Free Body Composition Tool

Know your body fatand how wrong the number could be.

Every body-fat calculator is guessing. Most hide it behind one confident number. This one shows you the estimate, its real margin of error, and three methods side by side, so you can track the trend you can trust instead of chasing a false decimal.

Pick how you'll measure

US Navy circumference method. Most accurate of the three.

How a body fat calculator works

A body fat calculator estimates the percentage of your weight that is fat rather than muscle, bone, and water. It cannot see inside you, so it infers body fat from measurements that correlate with it: the circumference of your neck, waist, and hips for the US Navy method, your height and weight for the BMI method, or the thickness of a pinched skinfold for the caliper method.

Because every method is an estimate, the honest output is a range. The US Navy tape method, the most reliable of the three for home use, typically lands within 3 to 4 percentage points of a clinical DEXA scan. This tool runs all three methods at once so you can triangulate, and it shows the margin of error instead of hiding it behind a single confident-looking decimal. Measure the same way each month and the trend it reveals is far more useful than any single reading.

Common questions

How do you measure body fat at home?

The most reliable at-home method is the US Navy tape test: measure your neck and waist (plus hips for women) with a soft tape, then run those numbers through the Navy formula. It needs no special equipment, takes about two minutes, and lands within roughly 3 to 4 percentage points of a clinical scan for most people. Calipers (pinching a skinfold) can be slightly more accurate if you measure the same spots consistently, and a BMI-based estimate works when you have no tape at all but is the least precise.

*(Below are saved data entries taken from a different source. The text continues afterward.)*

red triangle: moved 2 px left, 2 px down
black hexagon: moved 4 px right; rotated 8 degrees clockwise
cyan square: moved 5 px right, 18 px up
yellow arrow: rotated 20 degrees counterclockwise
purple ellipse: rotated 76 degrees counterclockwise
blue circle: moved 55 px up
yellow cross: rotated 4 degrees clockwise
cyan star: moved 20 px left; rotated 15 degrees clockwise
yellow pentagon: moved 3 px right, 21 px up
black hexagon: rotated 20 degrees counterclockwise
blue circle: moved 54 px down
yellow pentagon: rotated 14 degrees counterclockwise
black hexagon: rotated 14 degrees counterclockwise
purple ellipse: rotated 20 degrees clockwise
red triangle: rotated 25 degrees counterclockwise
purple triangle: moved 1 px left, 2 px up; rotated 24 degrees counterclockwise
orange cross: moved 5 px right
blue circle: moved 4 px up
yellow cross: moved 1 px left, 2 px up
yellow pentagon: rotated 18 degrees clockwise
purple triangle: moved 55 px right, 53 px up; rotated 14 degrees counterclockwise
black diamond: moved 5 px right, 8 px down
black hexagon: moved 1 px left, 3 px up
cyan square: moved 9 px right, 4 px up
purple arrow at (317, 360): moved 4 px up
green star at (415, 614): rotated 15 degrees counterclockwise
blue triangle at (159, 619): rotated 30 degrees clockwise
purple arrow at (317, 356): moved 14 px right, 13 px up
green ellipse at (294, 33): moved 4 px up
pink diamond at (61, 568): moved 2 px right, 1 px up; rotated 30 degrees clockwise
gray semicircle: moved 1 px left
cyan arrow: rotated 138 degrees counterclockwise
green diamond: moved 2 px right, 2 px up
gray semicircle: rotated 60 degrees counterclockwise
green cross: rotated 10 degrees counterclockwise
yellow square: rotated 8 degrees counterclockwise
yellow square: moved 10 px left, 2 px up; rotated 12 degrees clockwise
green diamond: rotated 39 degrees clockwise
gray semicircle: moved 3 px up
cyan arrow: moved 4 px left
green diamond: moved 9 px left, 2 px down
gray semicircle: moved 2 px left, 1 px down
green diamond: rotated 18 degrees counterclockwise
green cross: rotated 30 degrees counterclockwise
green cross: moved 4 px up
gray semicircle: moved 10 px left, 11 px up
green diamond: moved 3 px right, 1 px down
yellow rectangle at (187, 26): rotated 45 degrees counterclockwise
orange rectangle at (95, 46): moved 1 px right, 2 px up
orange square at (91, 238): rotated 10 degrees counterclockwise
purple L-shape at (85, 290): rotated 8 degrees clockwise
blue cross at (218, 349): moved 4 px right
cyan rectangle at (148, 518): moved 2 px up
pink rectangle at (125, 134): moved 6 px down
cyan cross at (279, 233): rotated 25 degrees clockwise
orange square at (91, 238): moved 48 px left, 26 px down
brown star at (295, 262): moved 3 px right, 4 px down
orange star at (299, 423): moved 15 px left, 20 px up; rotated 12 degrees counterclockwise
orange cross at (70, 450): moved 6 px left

How accurate is the US Navy body fat method?

The US Navy circumference method is accurate to within about 3 to 4 percentage points of a DEXA or hydrostatic reading for most adults, which is why this tool shows your result as a range, not a single number. It tends to overestimate body fat for very muscular people with thick necks and underestimate it for lean people with narrow waists. Use it to track change over weeks and months rather than as an exact figure on any one day.

What is a healthy body fat percentage?

A healthy body fat percentage is roughly 10 to 20 percent for men and 18 to 28 percent for women, with athletes often sitting lower and essential-fat floors of about 2 to 5 percent for men and 10 to 13 percent for women. These are general fitness-reference ranges, not diagnostic cutoffs. Where you fall ideally depends on age, training, and health markers your clinician can interpret alongside the number.

Is a body fat calculator as accurate as a DEXA scan?

No. A body fat calculator estimates from tape measurements or BMI, while a DEXA scan directly measures fat, lean mass, and bone with an error of about 1 to 2 percent. A calculator's typical error is 3 to 4 percentage points or more. The calculator's real strength is consistency and zero cost: measured the same way each time, it tracks your trend reliably even though the absolute number is an estimate.

How do you lower your body fat percentage?

You lower body fat percentage by holding a modest calorie deficit, eating enough protein (roughly 0.7 to 1 gram per pound of body weight) to protect muscle, and training with resistance so the weight you lose is fat rather than lean mass. Sleep, stress, and hormones also set the ceiling on how fast it moves. If the number stalls for months despite consistent effort, that plateau can be worth reviewing with a clinician rather than guessing.